- Film poster
- Directed by: Érik Canuel
- Screenplay by: Jeffrey Alan Schechter
- Produced by: Ronald J. Gilbert Arnie Zipursky
- Starring: James Caan; Jessica Walter; Louis Gossett Jr.; Dylan Everett; Paul Sorvino; Kenneth Welsh;
- Cinematography: Pierre Gill
- Edited by: Jean-Francois Bergeron
- Music by: Michel Corriveau Luc St. Pierre
- Production companies: CCI Entertainment Grandpa Productions Ltd. Productions de Grand-Pere Corus Entertainment
- Distributed by: Elevation Pictures
- Release date: July 7, 2017;
- Running time: 99 minutes
- Country: Canada
- Language: English

= Undercover Grandpa =

Undercover Grandpa is a 2017 Canadian action comedy film directed by Érik Canuel (his final film before his death in 2024) and starring James Caan, Jessica Walter, Louis Gossett Jr., Dylan Everett, Paul Sorvino and Kenneth Welsh.

==Plot==
Jake and Wendall are two high school friends trying to get Jake a date with Angie. She agrees to a date for an upcoming party but Jake's parents insist Jake stay home for a dinner with Grandpa Lou. Jake is going to miss his first date with the girl of his dreams and no less has to hear crazy Grandpa's dubious war stories again. Grandpa is paranoid and sees the enemy around every corner.

Angie gets kidnapped by a Russian General Komencho. Unknown to Jake, Grandpa is a retired intelligence officer. He is unable to get any help from government officials. Grandpa Lou gets his grandson's trust and they decide to rescue Angie on their own.

Grandpa collects together Wolf, Harry, Mother and Giovani, his old group who were known as the 'Devil's Scum'. Also, Jake enlists the computer and cell phone expertise of his friend, Wendall. There are a lot of comic situations and corny lines between the young and old characters.

Grandpa's forces defeat the Russians and Angie is freed. As Maddy Harcourt government agents arrive on the scene, Grandpa is seen grabbing his chest and is rushed off to the hospital.

The next scene takes us to a graveside funeral for Grandpa Lou. Family and friends pay tribute with grandson Jake crying. The old timers present Lou's identity discs to Jake.

One month later a car pulls up in front of Jake's home. Grandpa Lou gets out and tells Jake that his death was only a cover like his "old man crazy act" was a cover for his first retirement.

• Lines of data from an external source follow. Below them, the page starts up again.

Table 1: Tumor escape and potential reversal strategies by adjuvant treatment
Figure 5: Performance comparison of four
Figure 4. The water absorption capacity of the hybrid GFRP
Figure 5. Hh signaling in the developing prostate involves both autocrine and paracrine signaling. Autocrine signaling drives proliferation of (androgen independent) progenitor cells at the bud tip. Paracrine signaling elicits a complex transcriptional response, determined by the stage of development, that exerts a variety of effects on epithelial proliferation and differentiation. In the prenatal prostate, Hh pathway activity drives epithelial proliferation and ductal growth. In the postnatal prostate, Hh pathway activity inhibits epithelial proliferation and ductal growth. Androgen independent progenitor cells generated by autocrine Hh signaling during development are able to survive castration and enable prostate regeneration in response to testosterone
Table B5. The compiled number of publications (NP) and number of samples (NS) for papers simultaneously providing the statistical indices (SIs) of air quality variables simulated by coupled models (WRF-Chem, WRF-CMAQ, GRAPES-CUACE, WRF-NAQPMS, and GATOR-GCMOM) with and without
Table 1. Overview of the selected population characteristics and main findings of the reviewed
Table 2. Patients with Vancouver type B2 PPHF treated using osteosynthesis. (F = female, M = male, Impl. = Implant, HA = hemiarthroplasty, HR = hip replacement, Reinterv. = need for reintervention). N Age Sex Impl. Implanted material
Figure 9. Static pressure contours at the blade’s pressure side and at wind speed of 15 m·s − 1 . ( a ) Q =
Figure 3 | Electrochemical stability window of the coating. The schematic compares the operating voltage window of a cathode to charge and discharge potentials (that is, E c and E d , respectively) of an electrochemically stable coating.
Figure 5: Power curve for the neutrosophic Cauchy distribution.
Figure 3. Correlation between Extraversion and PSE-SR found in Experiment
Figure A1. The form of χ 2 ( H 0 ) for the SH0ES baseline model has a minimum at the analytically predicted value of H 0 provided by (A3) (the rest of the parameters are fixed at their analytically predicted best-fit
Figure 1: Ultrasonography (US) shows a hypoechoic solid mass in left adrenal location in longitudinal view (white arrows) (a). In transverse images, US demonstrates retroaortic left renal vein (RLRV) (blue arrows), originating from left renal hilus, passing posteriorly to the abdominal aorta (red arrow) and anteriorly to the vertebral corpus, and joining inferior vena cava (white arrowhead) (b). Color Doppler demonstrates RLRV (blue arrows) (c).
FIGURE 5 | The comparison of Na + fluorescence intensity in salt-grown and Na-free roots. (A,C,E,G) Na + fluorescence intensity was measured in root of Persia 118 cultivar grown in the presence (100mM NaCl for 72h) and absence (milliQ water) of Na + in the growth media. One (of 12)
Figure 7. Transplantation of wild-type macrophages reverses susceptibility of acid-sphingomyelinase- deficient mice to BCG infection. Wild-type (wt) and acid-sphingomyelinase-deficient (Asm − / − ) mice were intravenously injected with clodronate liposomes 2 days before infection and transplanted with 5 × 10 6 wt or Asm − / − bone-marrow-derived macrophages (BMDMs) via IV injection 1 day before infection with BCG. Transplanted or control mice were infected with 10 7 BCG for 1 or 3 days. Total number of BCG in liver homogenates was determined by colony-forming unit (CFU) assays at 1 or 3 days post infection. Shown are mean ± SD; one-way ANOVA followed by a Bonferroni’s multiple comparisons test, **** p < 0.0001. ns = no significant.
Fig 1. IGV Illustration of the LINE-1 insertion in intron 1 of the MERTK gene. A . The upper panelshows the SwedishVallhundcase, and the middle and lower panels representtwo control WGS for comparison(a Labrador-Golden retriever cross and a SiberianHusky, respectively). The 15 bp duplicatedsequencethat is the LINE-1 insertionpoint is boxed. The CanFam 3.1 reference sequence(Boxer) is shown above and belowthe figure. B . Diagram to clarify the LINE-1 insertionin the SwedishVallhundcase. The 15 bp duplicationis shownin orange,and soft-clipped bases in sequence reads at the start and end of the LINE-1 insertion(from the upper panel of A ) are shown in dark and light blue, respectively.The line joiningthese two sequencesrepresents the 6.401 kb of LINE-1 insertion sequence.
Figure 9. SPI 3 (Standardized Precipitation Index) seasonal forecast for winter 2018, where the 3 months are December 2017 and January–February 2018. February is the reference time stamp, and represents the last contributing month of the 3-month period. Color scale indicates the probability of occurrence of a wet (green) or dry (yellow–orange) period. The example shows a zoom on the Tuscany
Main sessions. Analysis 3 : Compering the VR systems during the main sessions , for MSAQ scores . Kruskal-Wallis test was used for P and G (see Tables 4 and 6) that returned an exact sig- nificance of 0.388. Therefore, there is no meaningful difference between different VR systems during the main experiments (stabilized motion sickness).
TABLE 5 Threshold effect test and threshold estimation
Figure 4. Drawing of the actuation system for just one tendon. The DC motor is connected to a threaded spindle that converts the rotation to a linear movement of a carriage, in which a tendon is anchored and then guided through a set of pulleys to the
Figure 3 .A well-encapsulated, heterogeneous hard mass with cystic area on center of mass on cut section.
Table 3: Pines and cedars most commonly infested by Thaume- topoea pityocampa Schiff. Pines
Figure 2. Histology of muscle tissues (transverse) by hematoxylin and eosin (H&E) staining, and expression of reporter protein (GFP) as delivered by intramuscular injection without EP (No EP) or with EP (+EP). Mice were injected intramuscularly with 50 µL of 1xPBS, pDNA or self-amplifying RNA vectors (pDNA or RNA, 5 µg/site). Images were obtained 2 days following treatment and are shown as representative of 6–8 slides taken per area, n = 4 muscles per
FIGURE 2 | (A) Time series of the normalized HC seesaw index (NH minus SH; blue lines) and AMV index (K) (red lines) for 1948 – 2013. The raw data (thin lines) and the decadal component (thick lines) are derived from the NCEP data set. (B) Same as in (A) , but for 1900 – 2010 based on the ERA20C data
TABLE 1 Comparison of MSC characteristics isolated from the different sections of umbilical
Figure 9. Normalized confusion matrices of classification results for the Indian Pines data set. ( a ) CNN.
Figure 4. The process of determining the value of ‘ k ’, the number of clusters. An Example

Grandpa and Maddy then drive off for a life in Mexico.

==Reception==
Sandie Angulo-Chen of Common Sense Media gave the film three stars out of five. Frank Scheck of The Hollywood Reporter gave the film a negative review describing it as "(n)either remotely thrilling or funny" and that it "isn't any fun." Edward Douglas of Film Journal International also gave the film a negative review and wrote "It’s hard to call Undercover Grandpa a 'comedy,' since there’s never anything particularly funny about it." The film was released on Netflix streaming on November 1, 2017.